Before I could backtrack to finish the story correctly, Max was snoring like a berserk buzz saw and chasing rabbits in his sleep. Which was just as well. Stories with unhappy endings were no fun.

Suddenly my phone signaled that a text had come in. Uncoordinated from fatigue, I unlocked my phone and saw:

Text from JACK:

Bailey told me she wrangled you into coming this weekend.

I was not completely surprised to see a text from Jack. After all, we have been friends for years even though his relationship skills were sadly lacking these days. Weeks even. Since I was a mature woman of thirty, I would not tell him to go stick it. I would be pleasant and behave in an adult manner.

Text from SOHPIE:

The person yu are trying to reach has moved to Zimbabwe.

Text from JACK:

Jeez, Sophie, you spelled you wrong.

Text from SOHPIE:

The person *you* are trying to reach has moved to Zimbabwe.

Text from JACK:

So, how’s it going?

Text from SOHPIE:

Fine.
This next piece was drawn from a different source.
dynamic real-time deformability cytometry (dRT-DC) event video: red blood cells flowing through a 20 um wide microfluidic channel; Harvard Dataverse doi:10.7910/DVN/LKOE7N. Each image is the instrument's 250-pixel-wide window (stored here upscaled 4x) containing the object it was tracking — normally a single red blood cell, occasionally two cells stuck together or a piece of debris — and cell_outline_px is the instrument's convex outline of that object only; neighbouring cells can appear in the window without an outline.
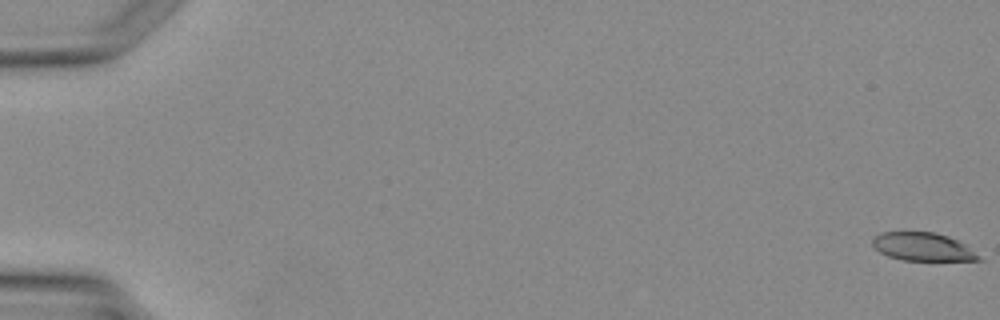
{"species": "Egyptian fruit bat (a non-hibernating species)", "species_latin": "Rousettus aegyptiacus", "temperature_condition": "warm", "stored_images_in_passage": 5, "camera_frame_rate_fps": 3000, "um_per_image_px": 0.085, "animal": {"sex": "female"}, "frame": {"image": 1, "passage_image": 1, "time_ms": 0.0, "image_size_px": [1000, 320], "cell_outline_px": [[984, 260], [904, 260], [888, 256], [880, 252], [872, 244], [872, 236], [880, 232], [936, 232], [948, 236], [964, 244], [980, 256]], "centroid_in_image_um": [78.4, 20.96], "position_along_channel_um": 6.6, "area_um2": 17.34}}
Just washed my dad.

Text from JACK:

What? Why? Jeez, did he have a stroke?

Text from SOHPIE:

No, he likes it. I bathe him every month whether he needs it or not.

Text from JACK:

Why doesn’t your mom do that?

Text from SOHPIE:

I think maybe she’s a little bit scared of him. He’s bigger than she is.

Text from JACK:

Scared?

Text from SOHPIE:

He’s a big hairy beast. And has big teeth.

Text from JACK:

???

Text from SOHPIE:

Dog. I mean DOG. My dog, Max. Darn you auto erection! Oh jeez, damsel to helm!!

Text from JACK:

Wow, that’s a lot of non-cursing cursing. Did you do your questions for the weekend dating thing?

Text from SOHPIE:

Not yet. Might need alcohol. You?

Text from JACK:

Nay, lass. But I’m absolutely sure I’ll need alcohol. Probably I should wait until after work.

Text from SOHPIE:

Late night for you then?

Text from JACK:

To be sure. Am busy sheriff in town of crime and mayhem.

Text from SOHPIE:

::Rolls eyes:: The last time you had to arrest someone was last year when Old Man Mahoney flashed a grocery store clerk because he went off his meds.

Text from JACK:

In any case, I know it’s hot out, but don’t forget to bring your boobs.

Text from SOHPIE:

Um, sure. I’ll just toss them in my purse. You sure you haven’t been hitting the sauce?

Text from JACK:

Of course not. I’m at work. Oh! Boots! I meant boots!

Stupid auto crustacean!

Text from SOPHIE:

Not wearing boots. Would die from heat. Gah, just milk me now.

Text from JACK:

Happy to, come on over.  Have you, um, changed drastically in the last few weeks?

Text from SOHPIE:

Kill! Not milk! Jeez!

Text from JACK

I suggest boots only because Old Mrs. Conner got bit by a black window spider last week. Window. No, no, wait. I meant window. Ugh window. Dammit, window! (%&^*#>*$&#(@#)_)%* window. Are you kidding me?

Ducking auto turducken

Auto cart socks

Text from Sophie

Have *I* changed? Well you wouldn’t know, would you? No texts, calls or visits. You are baboon balls, O’Donlan. Good night.

I opened the notepad app on my phone to input questions for dating thing since there was no way I could manage a pen and paper. I decided it felt too much like homework, so I set my alarm and fell asleep.